Untuk Anda yang menjadi hartawan, lihatlah Nabi Sulaiman as. Beliau seperti yang kita dengar kisahnya, adalah seorang raja kaya-raya namun tetap menjadi hamba Allah yang bertakwa. Hartanya tidak mampu menahan beliau dari kesempurnaan.
Sebaliknya, apakah seorang yang tak berharta juga begitu, yakni susah untuk sampai pada tujuan hakiki?
Untuk Anda yang tidak mempunyai titipan harta yang banyak, belajarlah dari Sayidah Fathimah as dan Imam Ali as yang dalam keadaan tak berharta, tetap bertakwa, tak merasa sedih dan tetap beramal baik.[6]
Diriwayatkan bahwa ketika Sayidah Fathimah as hendak menikah dengan Imam Ali as, Rasul saw membelikan baju baru untuk putri kesayangannya tersebut. Namun ketika tiba waktu pernikahan, Rasul saw melihat Sayidah Fathimah tetap mengenakan baju lama dan tak memakai baju baru, hadiah dari Ayahandanya.
Rasul saw bertanya, “Wahai anakku kenapa kau tak mengenakan baju yang aku berikan?”
Putrinya menjawab, “Wahai Rasulullah, aku mendengar engkau bersabda bahwa amal yang paling baik adalah memberikan apa yang paling kita sukai, dan aku pun melakukan hal itu.”[7]

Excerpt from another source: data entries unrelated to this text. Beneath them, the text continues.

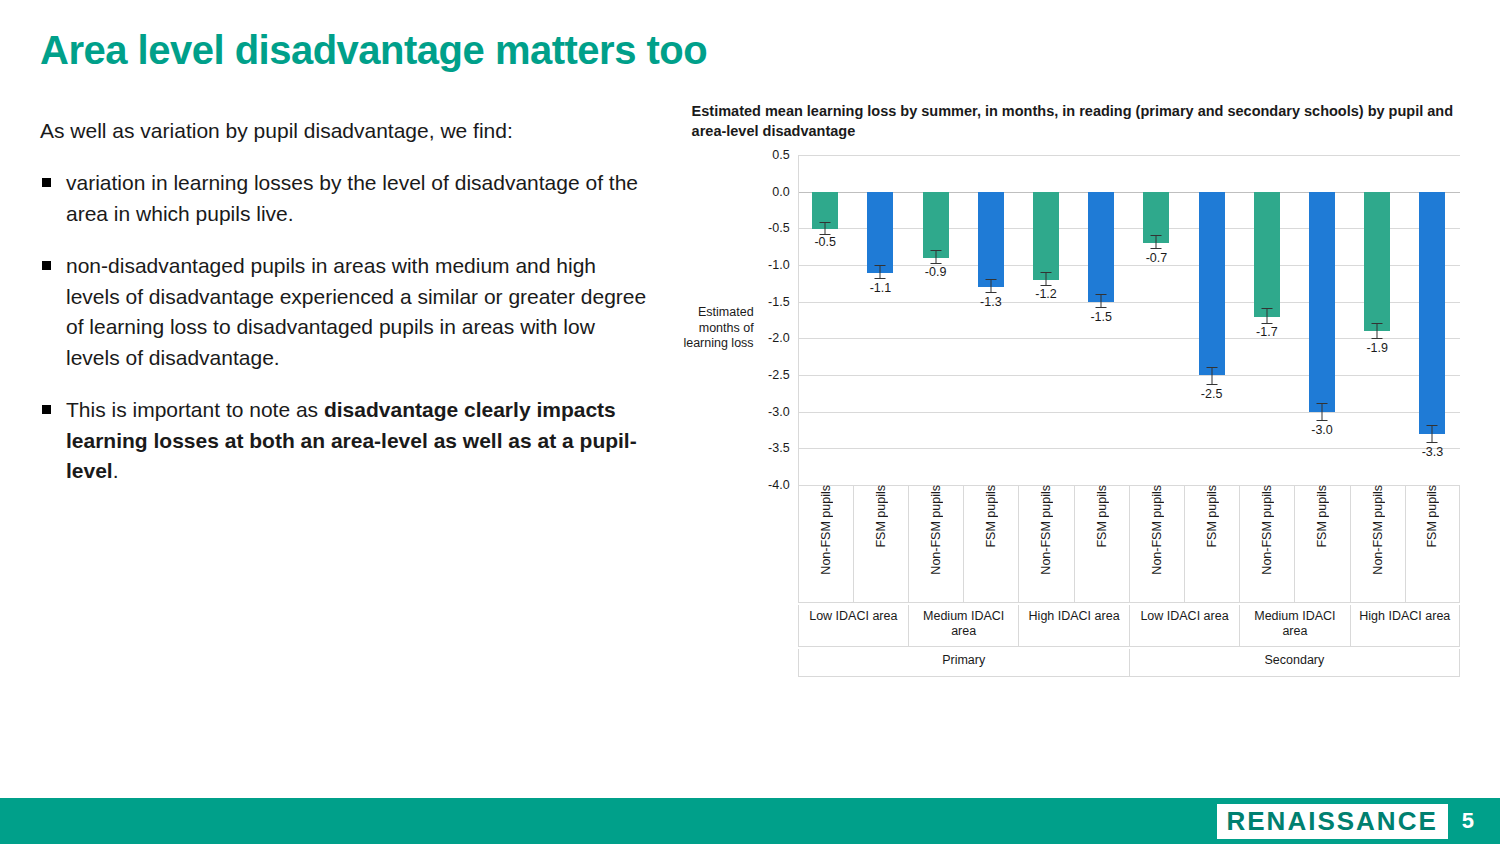Area level disadvantage matters too
As well as variation by pupil disadvantage, we find:
variation in learning losses by the level of disadvantage of the area in which pupils live.
non-disadvantaged pupils in areas with medium and high levels of disadvantage experienced a similar or greater degree of learning loss to disadvantaged pupils in areas with low levels of disadvantage.
This is important to note as disadvantage clearly impacts learning losses at both an area-level as well as at a pupil-level.
Estimated mean learning loss by summer, in months, in reading (primary and secondary schools) by pupil and area-level disadvantage
Estimated months of learning loss
0.5
0.0
-0.5
-1.0
-1.5
-2.0
-2.5
-3.0
-3.5
-4.0
1. Primary Low IDACI Non-FSM -0.5
-0.5
2. Primary Low IDACI FSM -1.1
-1.1
3. Primary Medium IDACI Non-FSM -0.9
-0.9
4. Primary Medium IDACI FSM -1.3
-1.3
5. Primary High IDACI Non-FSM -1.2
-1.2
6. Primary High IDACI FSM -1.5
-1.5
7. Secondary Low IDACI Non-FSM -0.7
-0.7
8. Secondary Low IDACI FSM -2.5
-2.5
9. Secondary Medium IDACI Non-FSM -1.7
-1.7
10. Secondary Medium IDACI FSM -3.0
-3.0
11. Secondary High IDACI Non-FSM -1.9
-1.9
12. Secondary High IDACI FSM -3.3
-3.3
Non-FSM pupils
FSM pupils
Non-FSM pupils
FSM pupils
Non-FSM pupils
FSM pupils
Non-FSM pupils
FSM pupils
Non-FSM pupils
FSM pupils
Non-FSM pupils
FSM pupils
Low IDACI area
Medium IDACI area
High IDACI area
Low IDACI area
Medium IDACI area
High IDACI area
Primary
Secondary
RENAISSANCE
5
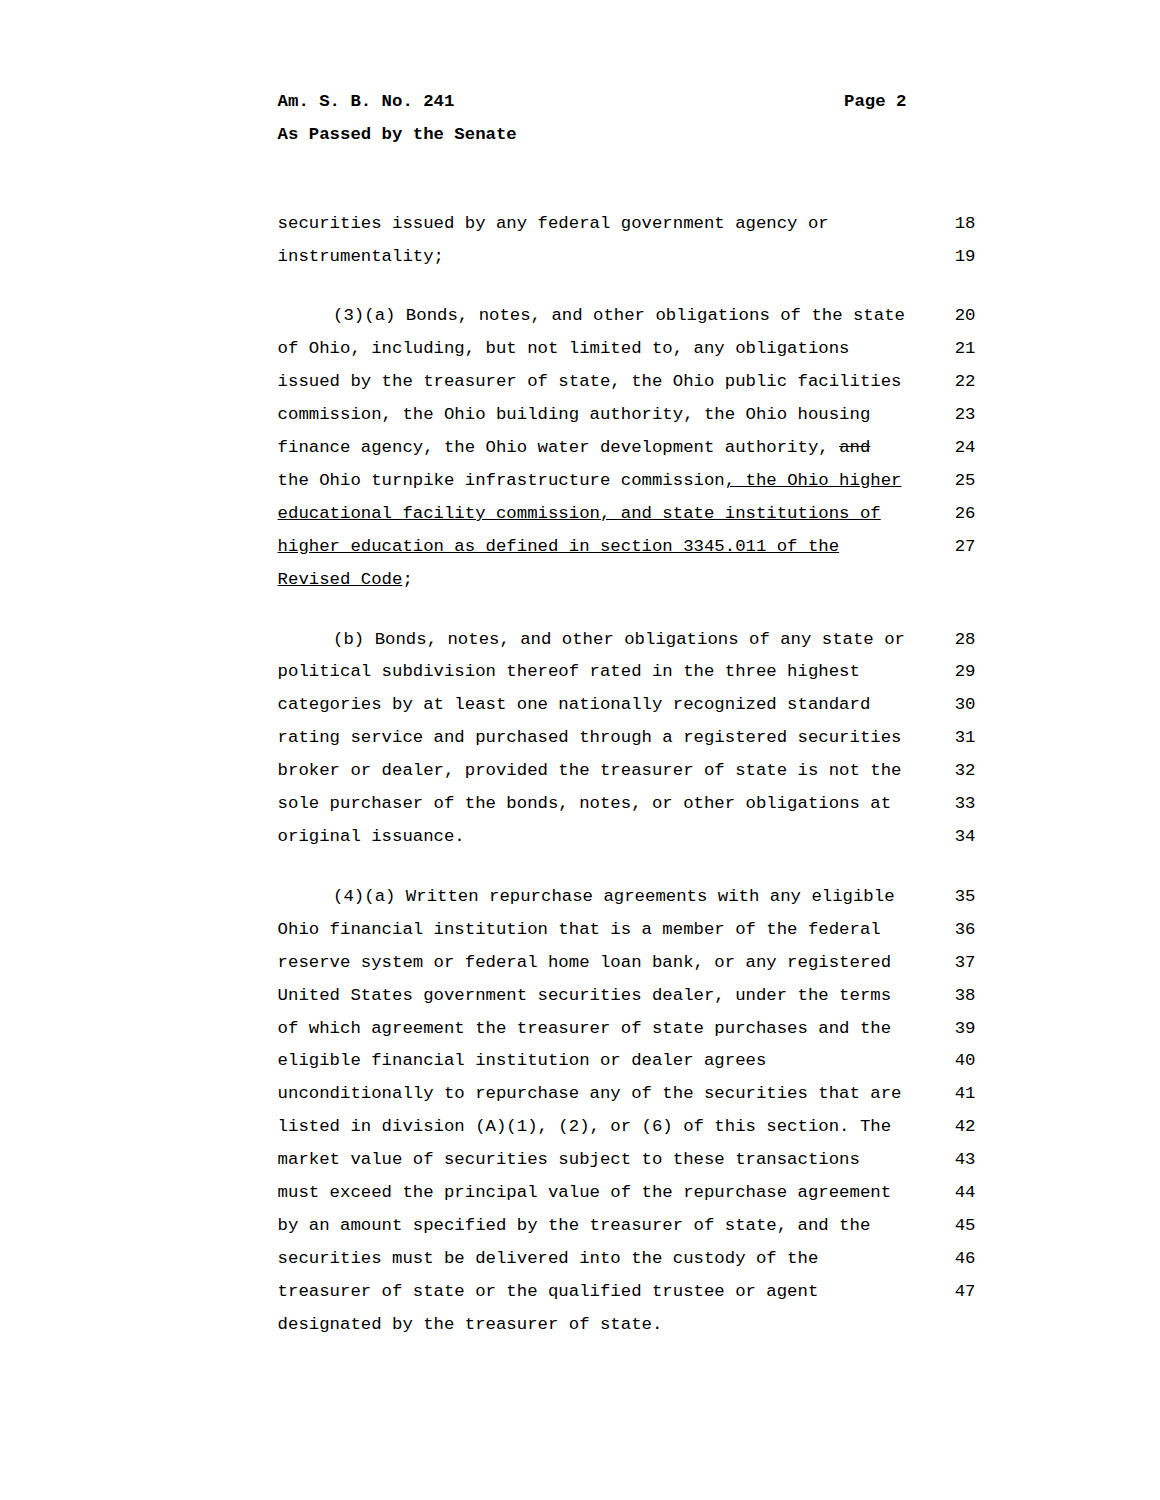Am. S. B. No. 241
As Passed by the Senate
Page 2
18 19 securities issued by any federal government agency or instrumentality;
20 21 22 23 24 25 26 27 (3)(a) Bonds, notes, and other obligations of the state of Ohio, including, but not limited to, any obligations issued by the treasurer of state, the Ohio public facilities commission, the Ohio building authority, the Ohio housing finance agency, the Ohio water development authority, and the Ohio turnpike infrastructure commission, the Ohio higher educational facility commission, and state institutions of higher education as defined in section 3345.011 of the Revised Code;
28 29 30 31 32 33 34 (b) Bonds, notes, and other obligations of any state or political subdivision thereof rated in the three highest categories by at least one nationally recognized standard rating service and purchased through a registered securities broker or dealer, provided the treasurer of state is not the sole purchaser of the bonds, notes, or other obligations at original issuance.
35 36 37 38 39 40 41 42 43 44 45 46 47 (4)(a) Written repurchase agreements with any eligible Ohio financial institution that is a member of the federal reserve system or federal home loan bank, or any registered United States government securities dealer, under the terms of which agreement the treasurer of state purchases and the eligible financial institution or dealer agrees unconditionally to repurchase any of the securities that are listed in division (A)(1), (2), or (6) of this section. The market value of securities subject to these transactions must exceed the principal value of the repurchase agreement by an amount specified by the treasurer of state, and the securities must be delivered into the custody of the treasurer of state or the qualified trustee or agent designated by the treasurer of state.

Itulah sebenar-benar akhlak mulia, budi pekerti agung yang dicontohkan oleh para auliya Allah dan sangat layak diteladani.
Dari pemaparan di atas dapat disimpulkan bahwa dunia mempunyai dua sisi. Di satu sisi ia bisa menjadi perantara dan wasilah untuk sampai pada kesempurnaan dan di sisi lain, ia bisa menjadi benteng kuat yang menghalangi kita untuk sampai pada kesempurnaan apabila kita lalai terhadapnya. Hal ini sebagaimana disampaikan Amirul Mukminin, Imam Ali as, “Janganlah kalian meminta di dunia melebihi kebutuhan dan janganlah kalian mencari dari dunia melebihi keperluan.” [8] (Sutia/Yudhi)
[1] Mizan al-Hikmah, jild 4, hal 1693, terjemahan bahasa Persia
[2] Darsnomeh Akhlaq, hal 16
[3] Ibid
[4] Darsnomeh Akhlaq, hal 63. Dikutip dari Nahj al-Balaghah, hikmat 131
[5] Darsnomeh Akhlaq, hal 63.
[6] Lih. Surah al-Insan.
[7] Penulis tidak begitu ingat redaksi pastinya, namun isinya kurang lebih seperti itu.
[8] Mizan al-Hikmah, jild 4, hal 1695.